Good point, eval() is slow. But whatever formatting is chosen, I hope you will never eval() PHP but include it directly. The good performance of PHP is when it's being included "normally".

Crell’s picture

It's not the speed that's the issue, it's the memory usage. include() for PHP has a very bad impact on memory usage.

catch’s picture

Would be useful to run these same benchmarks with both a much larger array, and a nested array. Not working on that at the moment but good to sanity check this (for both variation in speed and memory).

damien tournoud’s picture

On my limited testing, as soon as you are working on non trivial data structures, nothing beats serialize/unserialize. [not even igbinary_serialize/igbinary_unserialize, which is interesting].
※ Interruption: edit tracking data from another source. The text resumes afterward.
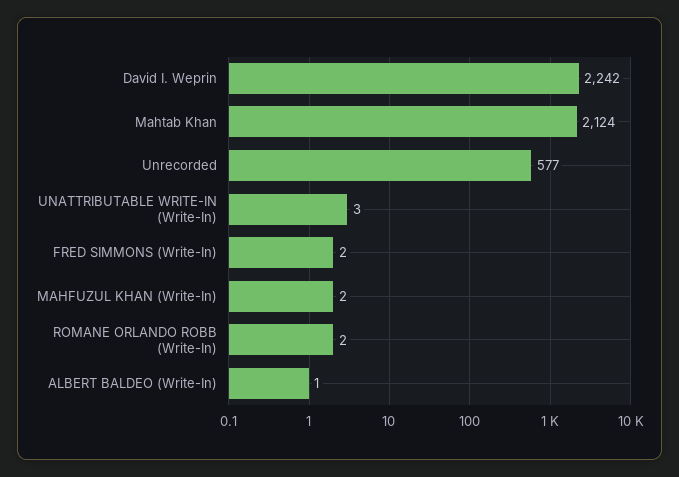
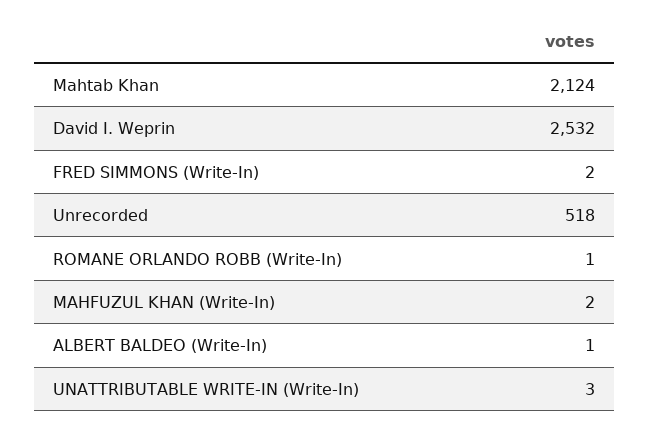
  {
-   "David I. Weprin": 2242,
+   "David I. Weprin": 2532,
    "Mahtab Khan": 2124,
-   "Unrecorded": 577,
+   "Unrecorded": 518,
    "UNATTRIBUTABLE WRITE-IN (Write-In)": 3,
    "FRED SIMMONS (Write-In)": 2,
    "MAHFUZUL KHAN (Write-In)": 2,
-   "ROMANE ORLANDO ROBB (Write-In)": 2,
+   "ROMANE ORLANDO ROBB (Write-In)": 1,
    "ALBERT BALDEO (Write-In)": 1
  }

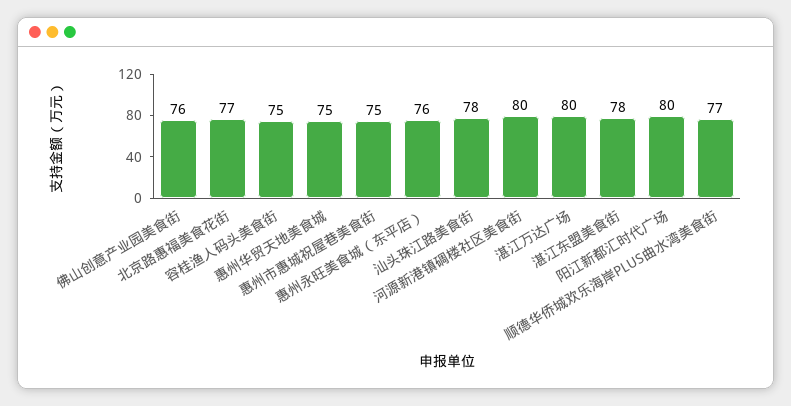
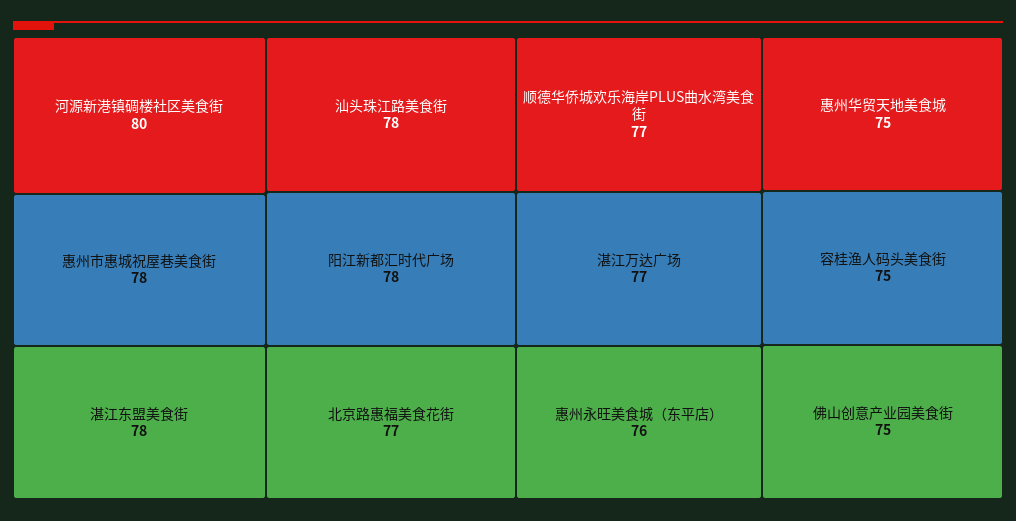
  {
-   "佛山创意产业园美食街": 76,
+   "佛山创意产业园美食街": 75,
    "北京路惠福美食花街": 77,
    "容桂渔人码头美食街": 75,
    "惠州华贸天地美食城": 75,
-   "惠州市惠城祝屋巷美食街": 75,
+   "惠州市惠城祝屋巷美食街": 78,
    "惠州永旺美食城（东平店）": 76,
    "汕头珠江路美食街": 78,
    "河源新港镇碉楼社区美食街": 80,
-   "湛江万达广场": 80,
+   "湛江万达广场": 77,
    "湛江东盟美食街": 78,
-   "阳江新都汇时代广场": 80,
+   "阳江新都汇时代广场": 78,
    "顺德华侨城欢乐海岸PLUS曲水湾美食街": 77
  }

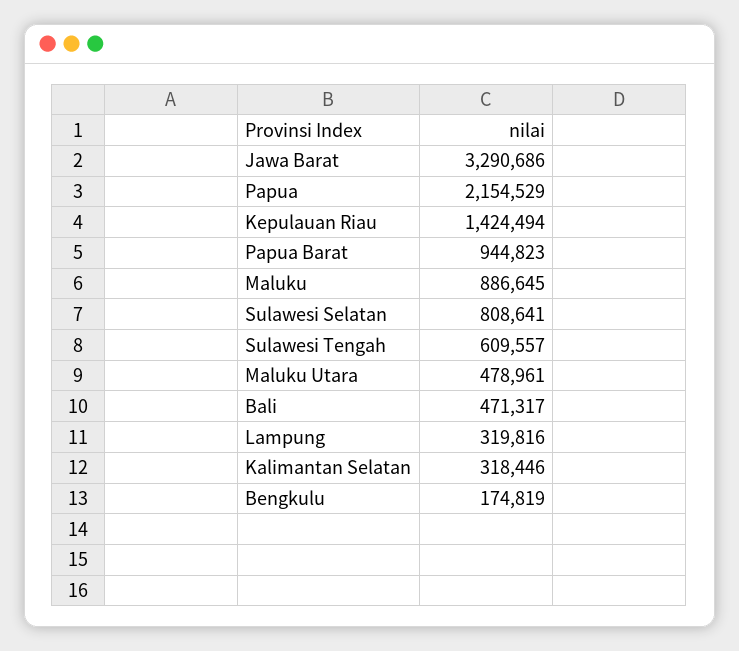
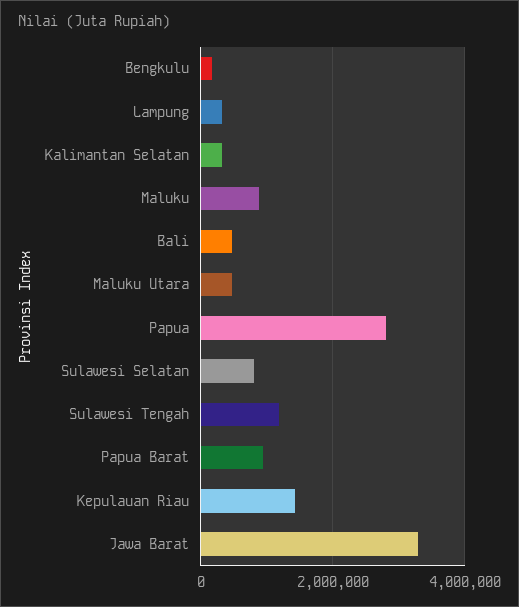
  {
    "Jawa Barat": 3290686,
-   "Papua": 2154529,
+   "Papua": 2800000,
    "Kepulauan Riau": 1424494,
    "Papua Barat": 944823,
    "Maluku": 886645,
    "Sulawesi Selatan": 808641,
-   "Sulawesi Tengah": 609557,
+   "Sulawesi Tengah": 1200000,
    "Maluku Utara": 478961,
    "Bali": 471317,
    "Lampung": 319816,
    "Kalimantan Selatan": 318446,
    "Bengkulu": 174819
  }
json_encode/decode being faster is only true for trivial data structure, which probably means that it has a smaller fixed cost.

Crell’s picture

How trivial a data structure are we talking about? I expect *most* configuration objects will not be too outlandish, with a few outliers that are quite complex, eg, Views. But I don't know what the balance point will be there.

catch’s picture

Relatively complex/large:

System table (although that is only partially configuration at the moment, there are things like schema version that are computed and can't be recalculated or configured, then there is some registry/caching like file locations and info.

Content types (split between custom storage and variables at the moment so usually bigger than the node_type table).

Fields.

Instances (particularly if the configuration object for instances ends up being for the bundle rather than separate objects).

gdd’s picture

Status: Active » Closed (fixed)

Given that we've chosen a file format I am closing this issue unless someone can come up with a good reason not to.